── Data provided ──

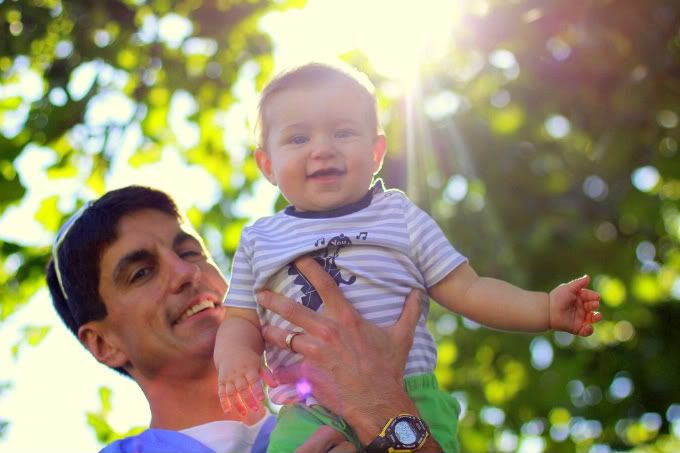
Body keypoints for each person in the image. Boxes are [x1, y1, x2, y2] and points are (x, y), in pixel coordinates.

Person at [214, 62, 603, 453]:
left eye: (343, 132)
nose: (323, 149)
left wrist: (544, 309)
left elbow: (468, 289)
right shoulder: (259, 240)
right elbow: (240, 320)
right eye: (298, 138)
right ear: (267, 165)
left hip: (409, 395)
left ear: (376, 152)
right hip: (307, 408)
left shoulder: (399, 217)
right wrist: (235, 360)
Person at [46, 185, 446, 453]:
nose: (187, 273)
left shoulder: (342, 413)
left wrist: (384, 409)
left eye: (189, 253)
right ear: (103, 343)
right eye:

───

§ Task requirements
Output all of the listing above, exactly as given, but without its pictures.

§ Output for this task
Body keypoints for each person in the image. Boxes are [x1, y1, x2, y2] and points are (x, y), in pixel coordinates.

Person at [214, 62, 603, 453]:
left eye: (343, 132)
nose: (323, 149)
left wrist: (544, 309)
left elbow: (468, 289)
right shoulder: (259, 240)
right elbow: (240, 320)
right eye: (298, 138)
right ear: (267, 165)
left hip: (409, 395)
left ear: (376, 152)
right hip: (307, 408)
left shoulder: (399, 217)
right wrist: (235, 360)
Person at [46, 185, 446, 453]:
nose: (187, 273)
left shoulder: (342, 413)
left wrist: (384, 409)
left eye: (189, 253)
right ear: (103, 343)
right eye:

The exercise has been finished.